The types of findings reported in the included studies are heterogeneous, inconsistent and not always clearly defined. For example, Hellgren et al. reported that a fraction of patients in their study had susceptibility-weighted image abnormalities with no further explanation. SWI is commonly used to discriminate microbleeds from microcalcifications, although proper interpretation is not always possible and sometimes requires additional testing [34]. It is a potentially important distinction for PCC; while microbleeds do not seem to contribute to cognitive malfunctioning, there are case reports attributing brain calcifications in COVID-19 survivors to neurological symptoms [35,36]. However, the data on the prevalence and clinical significance of microcalcifications in long COVID are scarce and require more in-depth research.

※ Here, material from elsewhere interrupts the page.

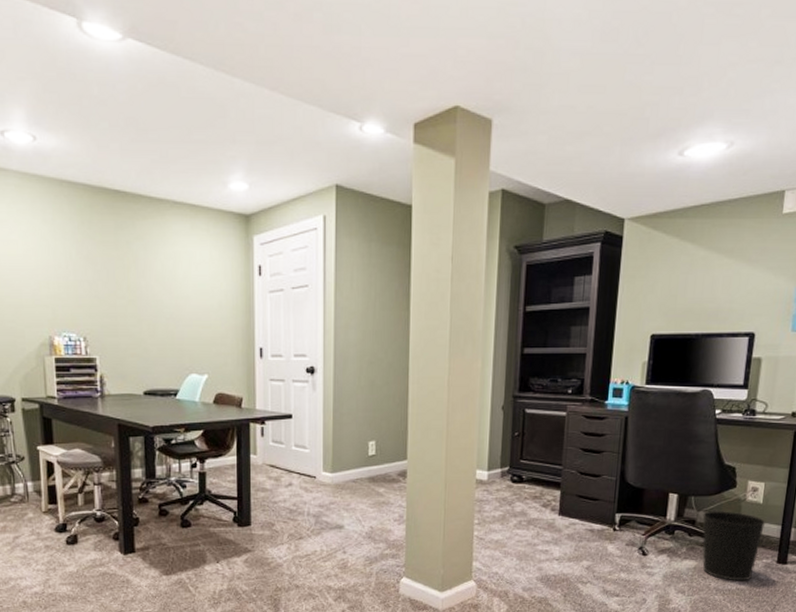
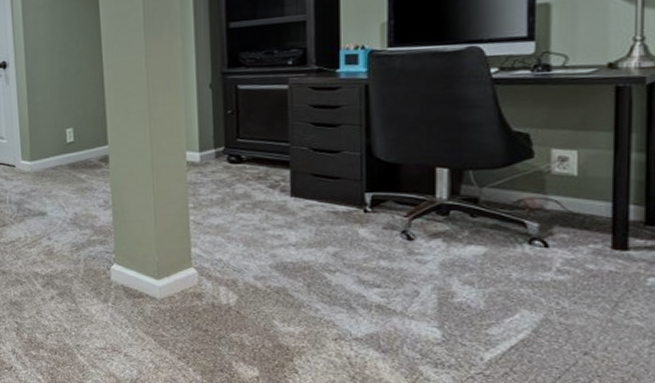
wastebasket: present [702,511,766,581] -> none [486,186,587,271]

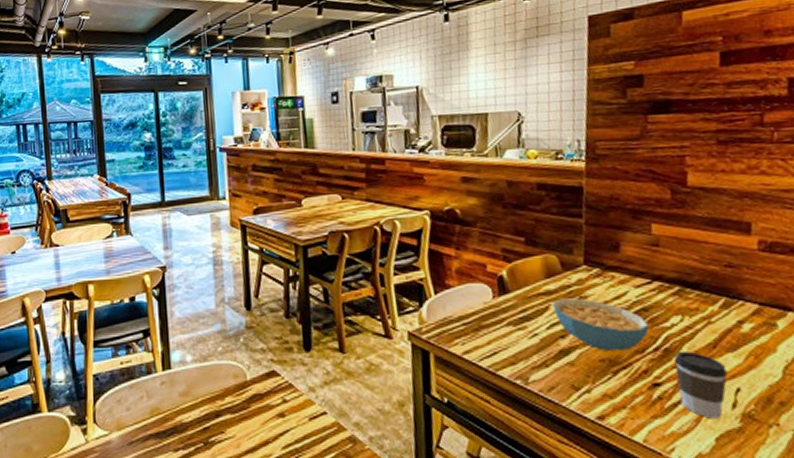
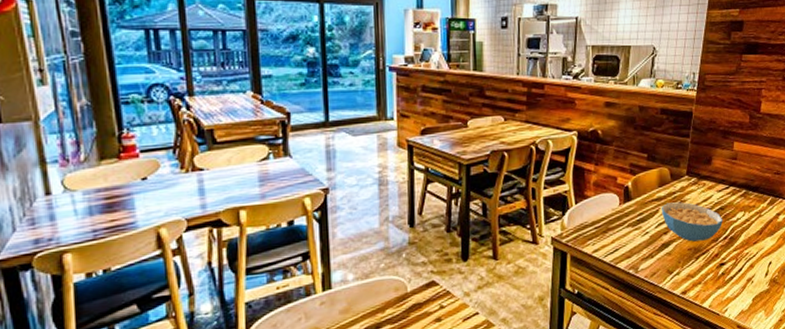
coffee cup: present [673,350,728,419] -> none [735,237,766,285]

The most common brain MRI abnormality identified in this review was perivascular spaces. In the study by Klinkhammer et al., they were observed in 187 out of 188 patients. However, the other included studies, with the exception of Bungerberg et al., did not report this finding. This might be due to the fact that perivascular spaces are considered a normal finding and their function is important for maintaining brain health [37]. Bungerberg et al. focused specifically on enlarged perivascular spaces (EPVS), since in this case dilation is a marker of dysfunction [37]. This may explain the difference in the reported incidence between the two studies (26 out of 50 versus 187 out of 188, Table 3). Nevertheless, according to Bungerberg et al., there were no associations between EPVS and clinical outcomes in the PCC patients.

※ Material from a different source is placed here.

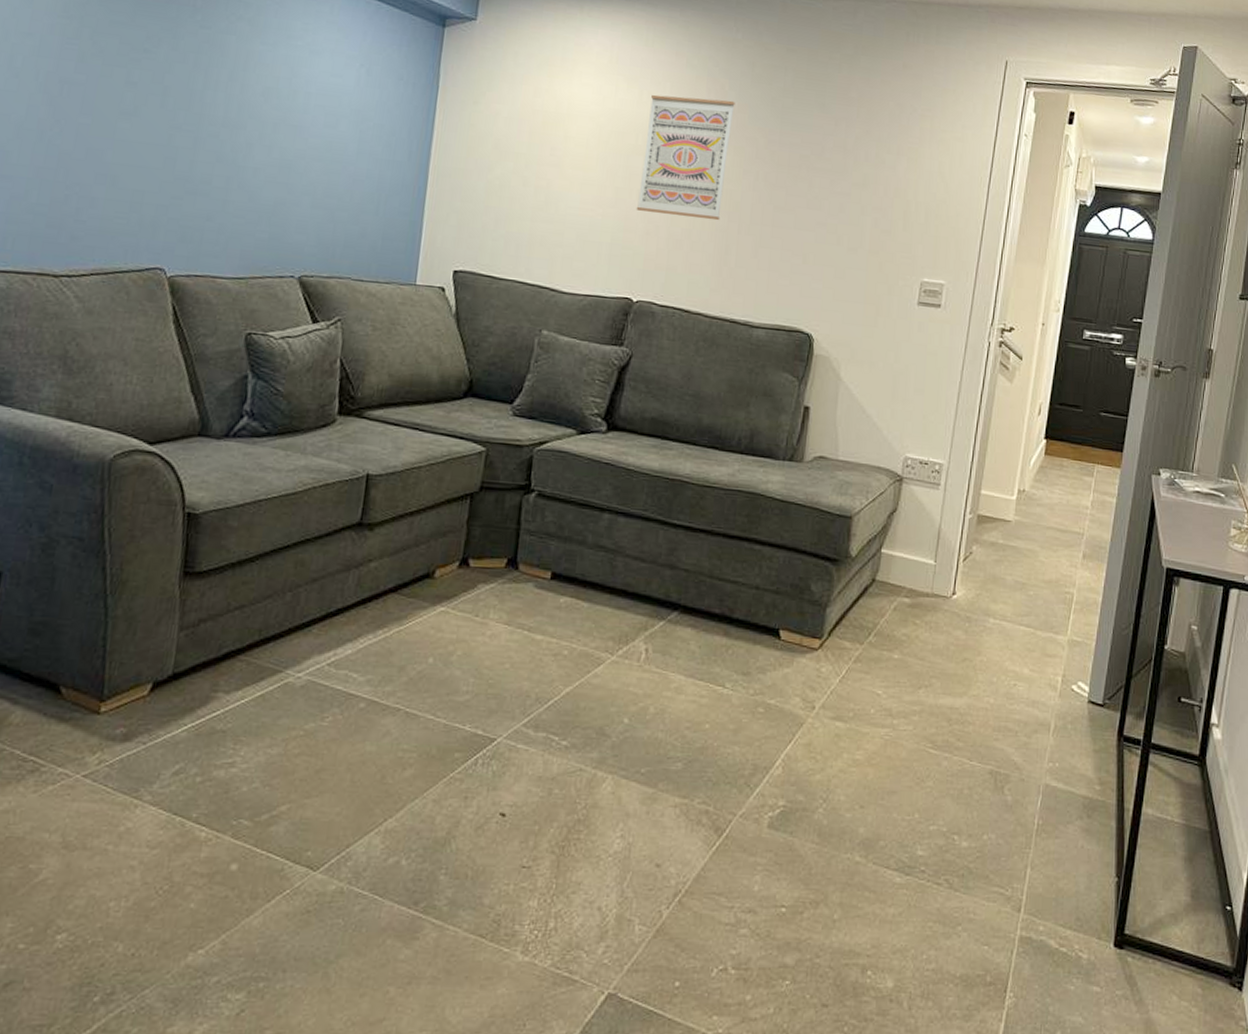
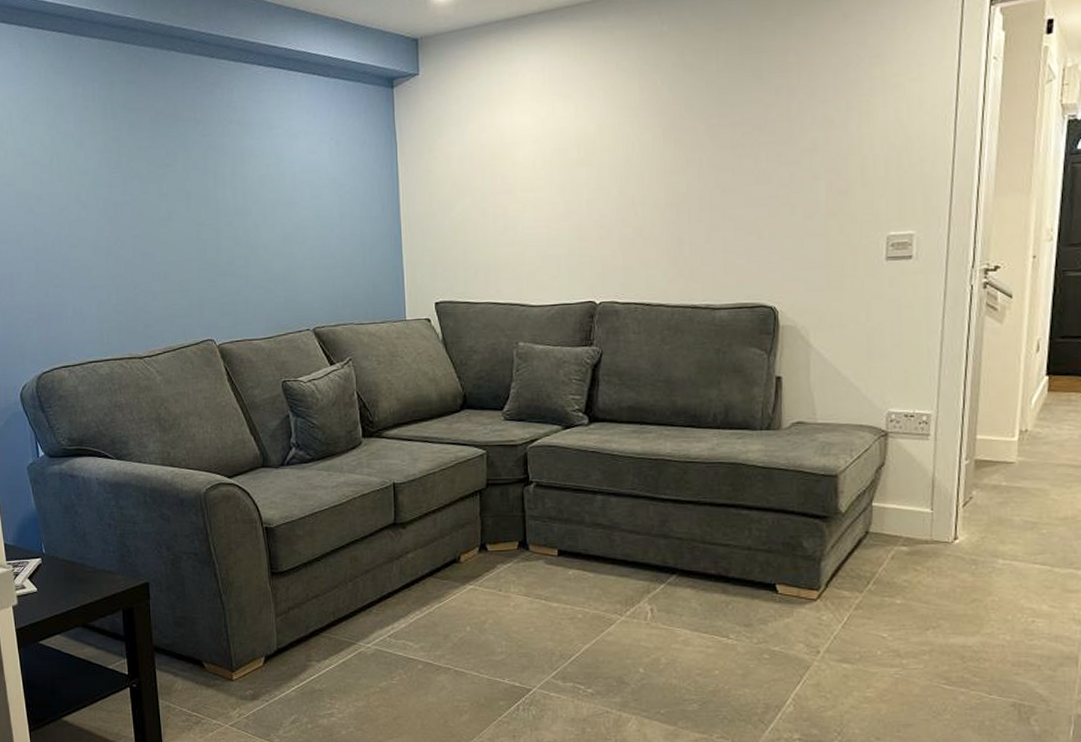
wall art: present [636,94,735,221] -> none [587,94,670,219]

Existing evidence indicates that the applicability of medical imaging, including molecular imaging, remains ambiguous for the diagnosis and management of PCC [38]. According to CDC information for healthcare providers, imaging study findings can often be normal or nondiagnostic in patients experiencing post-COVID conditions [39]. This information is consistent with our findings, which demonstrate that none of the 12 types of reported brain MRI abnormalities has any significant correlation with long COVID symptoms. The results of this review suggest that the employment of routine brain MRI for PCC patients should be reserved for potentially life-threatening conditions, when necessary.

This scoping review has some limitations. We searched a single database, excluded preprints, and did not include grey literature. Because of this, we could have missed some potentially relevant results. Due to the heterogeneity of the types of brain MRI abnormalities, we did not conduct a meta-analysis. However, despite the low agreement between the studies on the types of findings, all the included citations were consistent on the lack of clinical significance of these abnormalities.